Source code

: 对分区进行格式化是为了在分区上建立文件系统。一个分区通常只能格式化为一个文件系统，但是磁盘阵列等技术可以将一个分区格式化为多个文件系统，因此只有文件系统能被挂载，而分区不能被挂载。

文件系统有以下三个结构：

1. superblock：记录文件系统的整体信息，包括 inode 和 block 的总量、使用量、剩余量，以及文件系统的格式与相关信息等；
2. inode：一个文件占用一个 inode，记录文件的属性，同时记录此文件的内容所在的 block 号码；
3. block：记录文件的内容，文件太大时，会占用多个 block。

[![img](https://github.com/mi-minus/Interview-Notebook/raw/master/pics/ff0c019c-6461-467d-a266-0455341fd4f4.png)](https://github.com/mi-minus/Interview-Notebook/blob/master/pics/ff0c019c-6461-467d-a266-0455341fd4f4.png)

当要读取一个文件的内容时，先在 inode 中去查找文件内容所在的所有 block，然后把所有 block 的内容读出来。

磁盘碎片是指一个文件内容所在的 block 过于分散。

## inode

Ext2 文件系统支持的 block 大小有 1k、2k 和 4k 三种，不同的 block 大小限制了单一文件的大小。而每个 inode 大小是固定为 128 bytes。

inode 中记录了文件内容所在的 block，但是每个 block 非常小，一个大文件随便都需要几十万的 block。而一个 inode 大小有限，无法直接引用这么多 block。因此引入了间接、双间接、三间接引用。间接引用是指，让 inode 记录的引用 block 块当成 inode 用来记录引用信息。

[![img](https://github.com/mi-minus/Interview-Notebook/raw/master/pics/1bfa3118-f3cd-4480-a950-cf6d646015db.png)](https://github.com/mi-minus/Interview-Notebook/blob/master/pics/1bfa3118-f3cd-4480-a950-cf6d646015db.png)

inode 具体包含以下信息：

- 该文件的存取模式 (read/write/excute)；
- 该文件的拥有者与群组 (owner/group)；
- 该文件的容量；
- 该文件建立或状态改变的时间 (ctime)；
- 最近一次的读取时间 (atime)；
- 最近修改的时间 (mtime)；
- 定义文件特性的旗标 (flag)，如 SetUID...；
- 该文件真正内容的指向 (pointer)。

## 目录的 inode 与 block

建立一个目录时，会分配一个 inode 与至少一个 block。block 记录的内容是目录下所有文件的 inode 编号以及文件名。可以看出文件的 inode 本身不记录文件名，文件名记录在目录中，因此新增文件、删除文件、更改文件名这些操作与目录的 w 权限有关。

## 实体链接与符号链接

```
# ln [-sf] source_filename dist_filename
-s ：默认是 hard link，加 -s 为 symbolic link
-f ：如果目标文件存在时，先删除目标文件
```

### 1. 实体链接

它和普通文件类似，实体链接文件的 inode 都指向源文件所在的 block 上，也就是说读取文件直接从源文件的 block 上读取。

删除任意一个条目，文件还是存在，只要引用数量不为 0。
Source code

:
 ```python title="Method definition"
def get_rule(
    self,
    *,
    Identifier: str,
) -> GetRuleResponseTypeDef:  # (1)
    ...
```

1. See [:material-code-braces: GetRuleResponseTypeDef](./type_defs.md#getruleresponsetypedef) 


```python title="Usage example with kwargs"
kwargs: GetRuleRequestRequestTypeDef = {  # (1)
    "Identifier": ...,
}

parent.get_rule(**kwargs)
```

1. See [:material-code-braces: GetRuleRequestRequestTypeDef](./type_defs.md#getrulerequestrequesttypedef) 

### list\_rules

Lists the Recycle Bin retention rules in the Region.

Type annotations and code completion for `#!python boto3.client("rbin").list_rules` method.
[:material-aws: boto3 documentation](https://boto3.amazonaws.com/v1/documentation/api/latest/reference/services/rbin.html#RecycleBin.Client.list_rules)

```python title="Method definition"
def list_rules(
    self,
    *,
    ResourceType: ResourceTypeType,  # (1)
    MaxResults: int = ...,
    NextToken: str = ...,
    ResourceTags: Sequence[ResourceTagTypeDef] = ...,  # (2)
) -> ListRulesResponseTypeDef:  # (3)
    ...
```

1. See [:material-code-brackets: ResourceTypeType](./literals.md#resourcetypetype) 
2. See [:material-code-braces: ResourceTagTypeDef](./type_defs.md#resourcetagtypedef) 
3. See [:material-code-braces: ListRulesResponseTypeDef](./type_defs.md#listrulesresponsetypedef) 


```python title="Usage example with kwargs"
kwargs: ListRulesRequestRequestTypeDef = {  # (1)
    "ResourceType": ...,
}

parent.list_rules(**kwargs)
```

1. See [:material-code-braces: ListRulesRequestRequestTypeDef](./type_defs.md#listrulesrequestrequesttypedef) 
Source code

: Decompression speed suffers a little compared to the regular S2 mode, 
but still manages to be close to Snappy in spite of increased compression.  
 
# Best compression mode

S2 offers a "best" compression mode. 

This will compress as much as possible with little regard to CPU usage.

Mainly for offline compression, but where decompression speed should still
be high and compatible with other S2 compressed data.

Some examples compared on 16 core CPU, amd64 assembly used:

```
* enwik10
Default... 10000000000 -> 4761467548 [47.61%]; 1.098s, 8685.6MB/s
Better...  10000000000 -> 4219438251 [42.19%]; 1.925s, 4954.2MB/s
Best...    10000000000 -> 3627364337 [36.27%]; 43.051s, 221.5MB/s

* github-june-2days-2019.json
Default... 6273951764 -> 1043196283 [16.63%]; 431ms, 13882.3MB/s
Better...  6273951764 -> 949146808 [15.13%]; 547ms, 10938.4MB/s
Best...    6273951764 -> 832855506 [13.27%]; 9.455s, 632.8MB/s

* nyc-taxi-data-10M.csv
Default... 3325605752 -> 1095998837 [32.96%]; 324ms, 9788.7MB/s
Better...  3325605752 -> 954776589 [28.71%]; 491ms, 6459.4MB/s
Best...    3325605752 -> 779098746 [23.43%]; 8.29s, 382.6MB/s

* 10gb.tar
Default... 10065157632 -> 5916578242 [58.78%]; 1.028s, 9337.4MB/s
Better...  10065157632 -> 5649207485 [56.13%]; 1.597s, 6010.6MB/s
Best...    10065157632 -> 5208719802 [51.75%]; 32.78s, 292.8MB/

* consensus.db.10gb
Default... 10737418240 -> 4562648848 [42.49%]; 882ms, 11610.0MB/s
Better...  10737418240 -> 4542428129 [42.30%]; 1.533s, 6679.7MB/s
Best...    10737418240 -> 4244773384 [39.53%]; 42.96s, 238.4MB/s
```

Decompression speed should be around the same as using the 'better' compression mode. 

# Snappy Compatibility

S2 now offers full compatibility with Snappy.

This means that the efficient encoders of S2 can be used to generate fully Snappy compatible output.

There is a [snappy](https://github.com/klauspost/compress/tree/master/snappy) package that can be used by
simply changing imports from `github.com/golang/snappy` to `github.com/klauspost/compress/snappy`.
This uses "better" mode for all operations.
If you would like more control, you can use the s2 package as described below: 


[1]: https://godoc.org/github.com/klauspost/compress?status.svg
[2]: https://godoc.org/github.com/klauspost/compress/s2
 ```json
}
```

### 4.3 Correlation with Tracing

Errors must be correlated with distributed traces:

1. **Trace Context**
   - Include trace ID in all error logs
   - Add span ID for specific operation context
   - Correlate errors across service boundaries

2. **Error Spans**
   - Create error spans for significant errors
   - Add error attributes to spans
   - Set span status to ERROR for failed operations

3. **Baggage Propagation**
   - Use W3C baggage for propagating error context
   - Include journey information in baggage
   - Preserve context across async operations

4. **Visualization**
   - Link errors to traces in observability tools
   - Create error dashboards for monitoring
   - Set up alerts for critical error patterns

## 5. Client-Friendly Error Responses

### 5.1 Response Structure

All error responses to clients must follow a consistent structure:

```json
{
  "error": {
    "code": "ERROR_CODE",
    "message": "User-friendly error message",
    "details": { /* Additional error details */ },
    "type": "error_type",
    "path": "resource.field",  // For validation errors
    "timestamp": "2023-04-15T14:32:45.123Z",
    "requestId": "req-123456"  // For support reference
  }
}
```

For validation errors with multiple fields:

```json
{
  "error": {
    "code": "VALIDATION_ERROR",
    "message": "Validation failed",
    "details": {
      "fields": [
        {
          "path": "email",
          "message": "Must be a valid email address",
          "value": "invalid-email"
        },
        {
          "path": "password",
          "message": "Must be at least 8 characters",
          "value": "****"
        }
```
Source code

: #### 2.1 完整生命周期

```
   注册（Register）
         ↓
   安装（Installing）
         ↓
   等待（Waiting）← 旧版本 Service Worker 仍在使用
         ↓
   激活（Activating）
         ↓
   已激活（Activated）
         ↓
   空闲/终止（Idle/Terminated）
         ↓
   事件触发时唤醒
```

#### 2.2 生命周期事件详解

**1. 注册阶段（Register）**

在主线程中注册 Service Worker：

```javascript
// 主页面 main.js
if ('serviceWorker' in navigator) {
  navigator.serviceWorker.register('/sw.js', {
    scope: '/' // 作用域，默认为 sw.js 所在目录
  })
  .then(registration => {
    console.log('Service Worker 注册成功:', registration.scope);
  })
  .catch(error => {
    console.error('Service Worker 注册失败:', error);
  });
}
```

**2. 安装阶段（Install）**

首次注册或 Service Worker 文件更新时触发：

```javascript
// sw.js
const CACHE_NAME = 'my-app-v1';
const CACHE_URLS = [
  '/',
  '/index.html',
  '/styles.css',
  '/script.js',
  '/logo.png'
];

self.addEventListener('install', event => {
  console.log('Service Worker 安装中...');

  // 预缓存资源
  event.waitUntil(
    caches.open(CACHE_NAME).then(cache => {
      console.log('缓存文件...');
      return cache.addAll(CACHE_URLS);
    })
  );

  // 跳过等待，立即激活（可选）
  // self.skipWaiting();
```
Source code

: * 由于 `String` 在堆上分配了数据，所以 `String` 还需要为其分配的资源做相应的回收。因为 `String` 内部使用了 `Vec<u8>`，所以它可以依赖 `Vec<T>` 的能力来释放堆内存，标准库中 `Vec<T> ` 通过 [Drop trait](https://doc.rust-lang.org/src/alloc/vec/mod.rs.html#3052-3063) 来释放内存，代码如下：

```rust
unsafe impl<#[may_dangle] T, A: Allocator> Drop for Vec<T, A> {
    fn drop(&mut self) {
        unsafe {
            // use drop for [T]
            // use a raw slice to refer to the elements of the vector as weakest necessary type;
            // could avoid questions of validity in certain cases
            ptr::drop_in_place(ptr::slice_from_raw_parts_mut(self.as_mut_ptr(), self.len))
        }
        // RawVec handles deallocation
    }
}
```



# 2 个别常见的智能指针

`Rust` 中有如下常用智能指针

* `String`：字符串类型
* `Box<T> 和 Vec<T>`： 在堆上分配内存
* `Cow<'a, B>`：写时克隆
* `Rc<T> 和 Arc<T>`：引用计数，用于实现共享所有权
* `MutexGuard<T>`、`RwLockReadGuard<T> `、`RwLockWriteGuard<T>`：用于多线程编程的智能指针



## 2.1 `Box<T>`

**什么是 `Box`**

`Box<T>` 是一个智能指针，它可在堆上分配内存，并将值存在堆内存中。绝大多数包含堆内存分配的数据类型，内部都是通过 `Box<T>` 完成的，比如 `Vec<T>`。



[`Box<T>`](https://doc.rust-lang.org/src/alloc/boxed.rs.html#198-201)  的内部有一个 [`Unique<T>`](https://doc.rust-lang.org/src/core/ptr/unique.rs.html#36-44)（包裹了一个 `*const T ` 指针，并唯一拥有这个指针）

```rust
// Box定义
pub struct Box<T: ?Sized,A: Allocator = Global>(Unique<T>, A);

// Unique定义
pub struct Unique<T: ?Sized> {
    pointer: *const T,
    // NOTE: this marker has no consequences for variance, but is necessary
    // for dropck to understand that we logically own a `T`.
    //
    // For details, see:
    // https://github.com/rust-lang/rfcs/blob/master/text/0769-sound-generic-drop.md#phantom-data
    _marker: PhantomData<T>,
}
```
- - -
• _What you are asked to do_
Within the entries, find all lines that contain "status" and copy each one.

• _Result for this task_
[1]: https://godoc.org/github.com/klauspost/compress?status.svg
   - Set span status to ERROR for failed operations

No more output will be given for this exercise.